-- begin TEXT PASSAGE --
As to finding of fact 38, Plaintiff testified she did not receive mail at Schermerhorn's home, and had never received mail there. Plaintiff further testified that Schermerhorn had never received any mail at her home. Defendant's private investigator, Garrett, testified that he found discarded mail addressed to Plaintiff in Schermerhorn's trash bin on two occasions. In both of those instances, however, the offending mail was addressed to Plaintiff at her home address, not Schermerhorn's. Plaintiff testified that she likely disposed of her mail at Schermerhorn's home once or twice if she checked her mail on the way to his house and, therefore, had it with her when she arrived. Garrett testified that he saw Plaintiff checking her mail before traveling to Schermerhorn's on several occasions. Further, Garrett testified that he executed "trash pulls" at Plaintiff's residence and found no mail or trash belonging to Schermerhorn.

Plaintiff also testified she did not keep property at Schermerhorn's home, other than what she would need for spending the night. Plaintiff testified that Schermerhorn did not keep any property at her home, other than what he would need to stay overnight. We hold that this testimony by Plaintiff and Garrett serves as competent evidence to support the trial court's finding of fact 38, which is therefore binding on appeal. Smallwood , 227 N.C. App. at 327, 742 S.E.2d at 820.

As to finding of fact 39, Plaintiff testified that Schermerhorn has never paid her "power bill ... [her] phone bill ... [her] cable bill .. [or] any utilities whatsoever." Plaintiff testified that, likewise, she had never paid for any of Schermerhorn's bills, nor had they ever shared a joint bank account. Garrett testified that he had never seen Schermerhorn "buy [Plaintiff] a meal ... buy her clothes ... buy her shoes ... buy her jewelry ...[, or] pay any of her bills," and had never seen Plaintiff "pay any of [Schermerhorn's] bills ... buy his dinner ... buy his movie ticket ... buy his shoes, clothes, [or] anything like that." Plaintiff testified that when she and Schermerhorn played golf together, they rotated who paid for the green fees, as well as when they went out to eat or buy groceries, they rotated who paid so that the purchases evened out.
-- end TEXT PASSAGE --
-- begin PROVIDED MATERIAL --
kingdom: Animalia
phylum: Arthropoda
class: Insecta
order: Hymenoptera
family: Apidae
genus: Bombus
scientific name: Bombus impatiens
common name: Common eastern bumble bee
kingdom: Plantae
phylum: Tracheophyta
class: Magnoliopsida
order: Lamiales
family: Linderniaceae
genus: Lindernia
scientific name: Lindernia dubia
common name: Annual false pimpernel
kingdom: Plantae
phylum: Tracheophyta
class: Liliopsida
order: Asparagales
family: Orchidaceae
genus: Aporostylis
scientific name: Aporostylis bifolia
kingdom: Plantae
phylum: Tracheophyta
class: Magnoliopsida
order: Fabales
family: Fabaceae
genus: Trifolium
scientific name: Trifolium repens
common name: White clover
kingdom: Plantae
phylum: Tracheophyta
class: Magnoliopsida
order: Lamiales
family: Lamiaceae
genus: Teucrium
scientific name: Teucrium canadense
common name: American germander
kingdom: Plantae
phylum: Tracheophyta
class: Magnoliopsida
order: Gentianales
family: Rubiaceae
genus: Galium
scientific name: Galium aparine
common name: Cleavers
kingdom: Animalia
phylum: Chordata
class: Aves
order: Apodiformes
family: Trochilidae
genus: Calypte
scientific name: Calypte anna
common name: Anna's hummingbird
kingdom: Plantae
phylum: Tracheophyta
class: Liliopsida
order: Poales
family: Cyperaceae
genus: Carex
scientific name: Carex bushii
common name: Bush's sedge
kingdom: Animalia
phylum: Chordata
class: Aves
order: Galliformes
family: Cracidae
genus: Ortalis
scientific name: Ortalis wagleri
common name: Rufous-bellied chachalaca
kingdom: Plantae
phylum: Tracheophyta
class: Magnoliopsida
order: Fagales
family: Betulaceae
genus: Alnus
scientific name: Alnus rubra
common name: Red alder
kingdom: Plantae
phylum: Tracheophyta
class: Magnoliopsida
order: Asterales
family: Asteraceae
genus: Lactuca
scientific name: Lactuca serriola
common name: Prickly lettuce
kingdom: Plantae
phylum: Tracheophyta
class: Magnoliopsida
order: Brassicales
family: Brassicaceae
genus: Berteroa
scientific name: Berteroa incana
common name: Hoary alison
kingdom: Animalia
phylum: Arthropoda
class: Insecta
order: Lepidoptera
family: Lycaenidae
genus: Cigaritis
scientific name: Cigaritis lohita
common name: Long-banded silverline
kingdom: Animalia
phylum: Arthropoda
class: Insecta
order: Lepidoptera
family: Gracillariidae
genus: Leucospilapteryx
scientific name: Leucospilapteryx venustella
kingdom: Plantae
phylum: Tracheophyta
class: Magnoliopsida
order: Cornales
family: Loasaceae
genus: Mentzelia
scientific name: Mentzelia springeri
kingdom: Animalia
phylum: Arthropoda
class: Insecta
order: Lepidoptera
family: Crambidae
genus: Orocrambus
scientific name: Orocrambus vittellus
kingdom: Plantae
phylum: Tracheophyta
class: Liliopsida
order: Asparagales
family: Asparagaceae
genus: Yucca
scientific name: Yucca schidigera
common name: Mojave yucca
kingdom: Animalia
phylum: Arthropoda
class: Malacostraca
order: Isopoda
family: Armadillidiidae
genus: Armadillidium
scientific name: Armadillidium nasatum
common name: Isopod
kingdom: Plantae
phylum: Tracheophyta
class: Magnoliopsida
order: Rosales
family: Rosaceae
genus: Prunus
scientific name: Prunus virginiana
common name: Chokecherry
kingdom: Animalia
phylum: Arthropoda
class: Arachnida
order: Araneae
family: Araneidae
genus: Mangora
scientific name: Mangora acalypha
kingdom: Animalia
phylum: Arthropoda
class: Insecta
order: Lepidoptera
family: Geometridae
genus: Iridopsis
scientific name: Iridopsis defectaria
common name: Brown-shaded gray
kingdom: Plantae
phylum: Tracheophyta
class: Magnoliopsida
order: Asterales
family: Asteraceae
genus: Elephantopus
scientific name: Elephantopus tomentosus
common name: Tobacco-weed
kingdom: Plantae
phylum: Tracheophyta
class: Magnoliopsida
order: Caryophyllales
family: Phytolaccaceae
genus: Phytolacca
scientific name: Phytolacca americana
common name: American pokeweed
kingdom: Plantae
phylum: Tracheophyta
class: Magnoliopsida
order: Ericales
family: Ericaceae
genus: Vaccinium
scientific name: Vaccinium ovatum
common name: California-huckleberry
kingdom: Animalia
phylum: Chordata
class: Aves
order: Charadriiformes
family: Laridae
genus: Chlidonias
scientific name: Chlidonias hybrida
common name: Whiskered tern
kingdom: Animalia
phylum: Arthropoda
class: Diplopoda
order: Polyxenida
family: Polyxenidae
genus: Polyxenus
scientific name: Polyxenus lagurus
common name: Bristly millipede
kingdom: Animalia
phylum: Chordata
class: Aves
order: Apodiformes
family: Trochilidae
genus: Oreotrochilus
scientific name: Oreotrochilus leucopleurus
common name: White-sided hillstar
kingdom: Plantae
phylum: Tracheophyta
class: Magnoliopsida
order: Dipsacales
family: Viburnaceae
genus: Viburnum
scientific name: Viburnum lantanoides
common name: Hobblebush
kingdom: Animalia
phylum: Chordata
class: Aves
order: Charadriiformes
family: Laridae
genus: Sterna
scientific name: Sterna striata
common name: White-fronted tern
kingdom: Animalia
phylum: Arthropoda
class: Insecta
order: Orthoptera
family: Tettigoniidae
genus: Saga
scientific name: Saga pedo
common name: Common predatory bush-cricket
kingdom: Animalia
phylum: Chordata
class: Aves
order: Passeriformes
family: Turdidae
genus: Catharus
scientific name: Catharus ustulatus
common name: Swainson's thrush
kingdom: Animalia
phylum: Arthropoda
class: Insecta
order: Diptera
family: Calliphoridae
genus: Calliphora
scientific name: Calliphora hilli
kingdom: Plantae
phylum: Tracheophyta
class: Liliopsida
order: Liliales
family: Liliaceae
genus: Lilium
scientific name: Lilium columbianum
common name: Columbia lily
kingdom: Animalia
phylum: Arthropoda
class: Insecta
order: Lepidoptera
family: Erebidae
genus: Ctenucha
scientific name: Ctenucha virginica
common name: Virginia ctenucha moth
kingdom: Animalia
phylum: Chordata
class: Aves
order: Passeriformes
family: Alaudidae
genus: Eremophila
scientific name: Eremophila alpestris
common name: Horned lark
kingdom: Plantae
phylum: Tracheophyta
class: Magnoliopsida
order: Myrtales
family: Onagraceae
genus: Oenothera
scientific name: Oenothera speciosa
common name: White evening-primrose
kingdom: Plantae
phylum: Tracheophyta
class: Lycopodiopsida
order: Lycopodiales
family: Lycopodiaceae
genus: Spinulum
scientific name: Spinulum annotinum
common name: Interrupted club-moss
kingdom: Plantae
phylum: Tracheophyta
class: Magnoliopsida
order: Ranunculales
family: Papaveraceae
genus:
-- end PROVIDED MATERIAL --
Pick up the court opinion about Plaintiff and Schermerhorn after its last sentence and write the next part.

According to Garrett's testimony there was one instance, on 17 March 2015, when he observed Plaintiff and Schermerhorn in a grocery store together. Garrett testified that Schermerhorn purchased items which they then took back to Plaintiff's residence. According to Plaintiff, she did not have money with her when shopping at the grocery store, and later repaid Schermerhorn for this purchase. Defendant argues that "no payment [being] exchanged for food or rent to stay at the other's residence; ... Plaintiff tak[ing] care of Schermerhorn's residence when he [was] out of town; [and] Schermerhorn assist[ing] with household repairs for [ ] Plaintiff" constitutes substantial evidence that Schermerhorn made financial contributions to Plaintiff's expenses. We do not agree. Plaintiff's testimony that she and Schermerhorn shared the expenses when they went out together and engaged in activities together, "as a dating couple might do," is competent evidence that there was no financial gain on Plaintiff's part that resulted from her relationship with Schermerhorn. This is competent evidence to support finding of fact 39 and, as such, this finding of fact is binding on appeal. Smallwood , 227 N.C. App. at 327, 742 S.E.2d at 820.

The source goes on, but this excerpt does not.